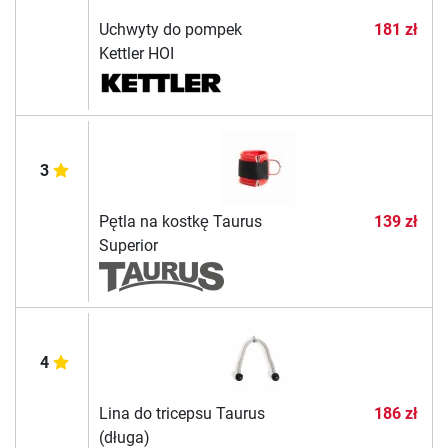
Uchwyty do pompek
181 zł
Kettler HOI
3
Pętla na kostkę Taurus
139 zł
Superior
4
Lina do tricepsu Taurus
186 zł
(długa)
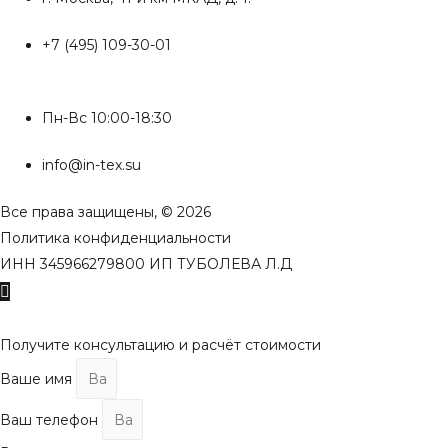
+7 (495) 109-30-01
Пн-Вс 10:00-18:30
info@in-tex.su
Все права защищены, © 2026
Политика конфиденциальности
ИНН 345966279800 ИП ТУБОЛЕВА Л.Д
Пролистать
наверх
Получите консультацию и расчёт стоимости
Ваше имя
Ваш телефон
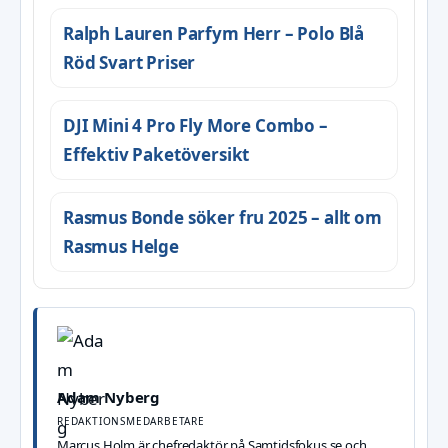
Ralph Lauren Parfym Herr – Polo Blå
Röd Svart Priser
DJI Mini 4 Pro Fly More Combo –
Effektiv Paketöversikt
Rasmus Bonde söker fru 2025 – allt om
Rasmus Helge
Adam Nyberg
REDAKTIONSMEDARBETARE
Marcus Holm är chefredaktör på Samtidsfokus.se och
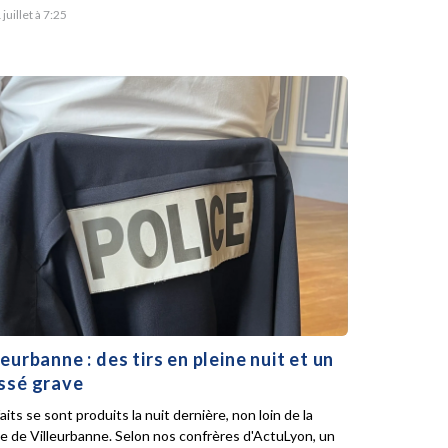
 juillet à 7:25
leurbanne : des tirs en pleine nuit et un
ssé grave
aits se sont produits la nuit dernière, non loin de la
ie de Villeurbanne. Selon nos confrères d'ActuLyon, un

******************************

● **Problem to work on**
Write out every line of the rows above without changing a character, and leave out the picture markers.

● **Response to the exercise**
Uchwyty do pompek
181 zł
Kettler HOI
3
Pętla na kostkę Taurus
139 zł
Superior
4
Lina do tricepsu Taurus
186 zł
(długa)
+7 (495) 109-30-01
Пн-Вс 10:00-18:30
info@in-tex.su
Все права защищены, © 2026
Политика конфиденциальности
ИНН 345966279800 ИП ТУБОЛЕВА Л.Д
Пролистать
наверх
Получите консультацию и расчёт стоимости
Ваше имя
Ваш телефон
Ralph Lauren Parfym Herr – Polo Blå
Röd Svart Priser
DJI Mini 4 Pro Fly More Combo –
Effektiv Paketöversikt
Rasmus Bonde söker fru 2025 – allt om
Rasmus Helge
Adam Nyberg
REDAKTIONSMEDARBETARE
Marcus Holm är chefredaktör på Samtidsfokus.se och
 juillet à 7:25
leurbanne : des tirs en pleine nuit et un
ssé grave
aits se sont produits la nuit dernière, non loin de la
ie de Villeurbanne. Selon nos confrères d'ActuLyon, un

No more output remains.